Please notice that despite the nonstop handwaving from the Mozilla team about how maintaining seperate native interfaces for the assorted Gecko frontends was supposed to be some sort of impossible herculean task that no reasonable person could be expected to tackle, in the time that it took to produce ONE semi-functional version of Mozilla, Opera Software, a company with not even a tenth of AOLNSCP's resources, produced multiple versions of a fully functional web browser, for all of Mozilla's major target platforms. Not only did they produce, maintain and upgrade native Windows, MacOS and Linux versions of Opera, but they increased their market share, and made money doing it.
"We had no choice but to implement XUL/XPFE" is the Big Lie of the entire Netscape saga. The fact that mozilla team members are still stating it with cultish earnestness suggests not that you all came to a reasoned engineering decision, but that your project management was not merely incompetant, but downright pathological. If 1% market share and the firing of your entire development team isn't enough to convince you that somewhere, somehow, you made the wrong decision, you are simply delusional.

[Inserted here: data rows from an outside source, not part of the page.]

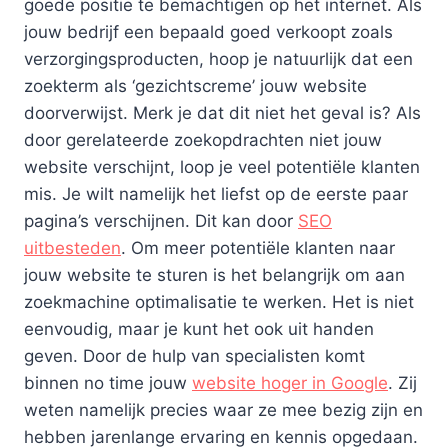
goede positie te bemachtigen op het internet. Als
jouw bedrijf een bepaald goed verkoopt zoals
verzorgingsproducten, hoop je natuurlijk dat een
zoekterm als ‘gezichtscreme’ jouw website
doorverwijst. Merk je dat dit niet het geval is? Als
door gerelateerde zoekopdrachten niet jouw
website verschijnt, loop je veel potentiële klanten
mis. Je wilt namelijk het liefst op de eerste paar
pagina’s verschijnen. Dit kan door
SEO
uitbesteden
. Om meer potentiële klanten naar
jouw website te sturen is het belangrijk om aan
zoekmachine optimalisatie te werken. Het is niet
eenvoudig, maar je kunt het ook uit handen
geven. Door de hulp van specialisten komt
binnen no time jouw
website hoger in Google
. Zij
weten namelijk precies waar ze mee bezig zijn en
hebben jarenlange ervaring en kennis opgedaan.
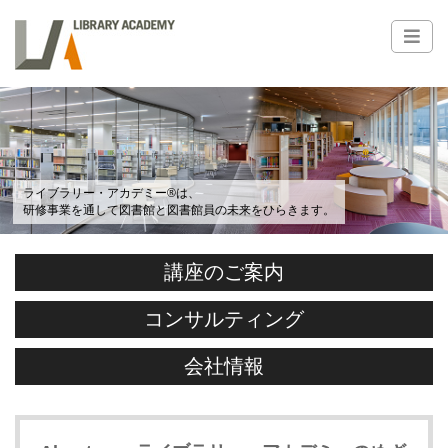
ライブラリー・アカデミー®は、
研修事業を通して図書館と図書館員の未来をひらきます。
講座のご案内
コンサルティング
会社情報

Hopefully, some of the core Mozilla developers and managers will use some of their newly acquired free time to read Fred Brooks' "The Mythical Man-Month." When Brooks talks about the Second-System Effect, he's talking about you.
I don't know if this is really fair for Mozilla but it's certainly true in general.
Those who do not study history are condemned to repeat it.
posted Thu 17 Jul 2003 in /software/management | link
Computer Programming - What's it Like?
David Every has a little rant about software engineering as a career:
Many can't get over the stupidity, and go job to job looking for utopia; or at least the fictitious job where complete incompetence is not the norm. Those looking for where the grass is greener are usually continually amazed that things can, and do, get worse from their previous jobs. I have people from many different companies whine about how their management sucks worse than anyone else's; then someone tells them stories about places they've worked or decisions that are made, and there's silence while they process that. Four programmers around a table can quickly devolve into a game of, "my management is more stupid than yours". The sad thing about human nature is that you cannot over-estimate how low it can go. Sadder still is this is in America, one of the most effective and productive nations in the world; many foreign countries have even more bureaucracy, hierarchy and stupidity.